As some of you might be wondering at this point, can all apples be represented by a single vector? Certainly not. We need a complete set of vectors, that will be most likely similar -for some definition of similarity, that I leave for another post-. The (Riemannian) space where these apple vectors live in is a mathematical structure known as a manifold (see subsection 5.11.3 in the Deep Learning book and the excellent post of Christopher Olah). Thus, the task of any representation learning technique is to approximate such manifolds.

Deep Neural Networks

So, what about Deep Learning? Well, DL is nothing else but a (powerful) technique for learning representations from data, in a hierarchical and compositional way. Deep Neural Networks (DNN) learn representations of an input object by learning abstractions of increasing complexity, that can be composed to generate higher level concepts, and finally, a proper abstraction of the original object. Hence, it is hierarchical (from lower to higher abstractions) and compositional (low level abstractions give rise to higher level ones). This is shown schematically in the figure above: the complexity of the representation increases with depth (from left to right in the figure above). Please, notice that deeper layers representations (higher layer abstractions) are composed from previous layers (lower level abstractions) as the information passes through the network (see, for instance, this animated gif that exemplifies information flow in image classification with TensorFlow).
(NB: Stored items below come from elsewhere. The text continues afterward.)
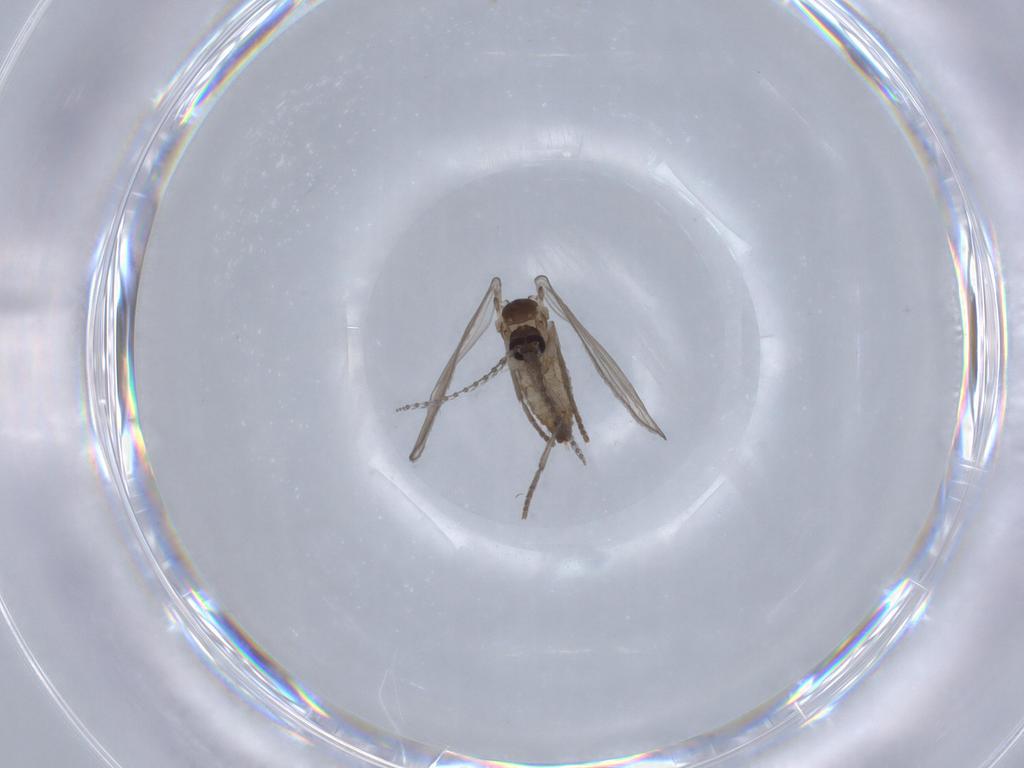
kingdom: Animalia
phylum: Arthropoda
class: Insecta
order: Diptera
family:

Although DNNs alone have been successfully applied in several fields such as image classification, speech recognition, etc., it is important to realize that their main contribution in those cases was the creation of a proper representation. For instance, in the case of a DNN performing image classification, the network learns simultaneously a classificator and a representation. The learnt representation can be used then for finding similar images. Or it could be used to generate new ones. In the image on the left, from Erik Bernhardsson’s blog, a DNN was trained on a dataset consisting of 50k different fonts. Completely new fonts are created by sampling from the obtained representation; here, an interpolation between some of these fonts is shown. There are several nice animated gifts on that blog, that further demonstrate the potential of proper representation learning. One could even go further with DNN representations and let the network hallucinate a little bit, see the figure below.

Another paradigmatic example is the case of DeepMind and the ancient game of Go. For the mastering of this game by an AI, Reinforcement Learning (RL) techniques were applied to prevent the use of a full Monte-Carlo tree-search. Here, DNNs provided RL with a proper representation of the full game board -technically speaking, of the policy and value functions given board states and player actions-. You can find an easy-to-follow explanation of DeepMind’s AlphaGo algorithm here.

Next steps

Coming back to the definition of DL, are the hierarchical and compositional aspects the whole story? Well, not really. One thing that, in my opinion, has made DNNs so successful is the incorporation of symmetries. Symmetries have allowed DNNs to overcome the curse of dimensionality and, in turn, being able to select a small family of functions from the infinite set of possible ones. In other words, they have allowed computers to learn representations from data efficiently and effectively . But this is another -fascinating, though- story. I will leave the discussion on the curse of dimensionality, and the importance of incorporating symmetries while learning, for another post.

While we work on it, you might want to have a look at the work of Stephane Mallat and Joan Bruna on Scattering Convolutional Networks, that provides a mathematical framework for understanding Deep Convolutional Nets, and the recent work on the connection between Deep Learning and Physics by Lin, Tegmark and Rolnick.

Hopefully after this reading, you will get a clearer view of what Representation Learning means, and how Deep Learning fits into this discipline.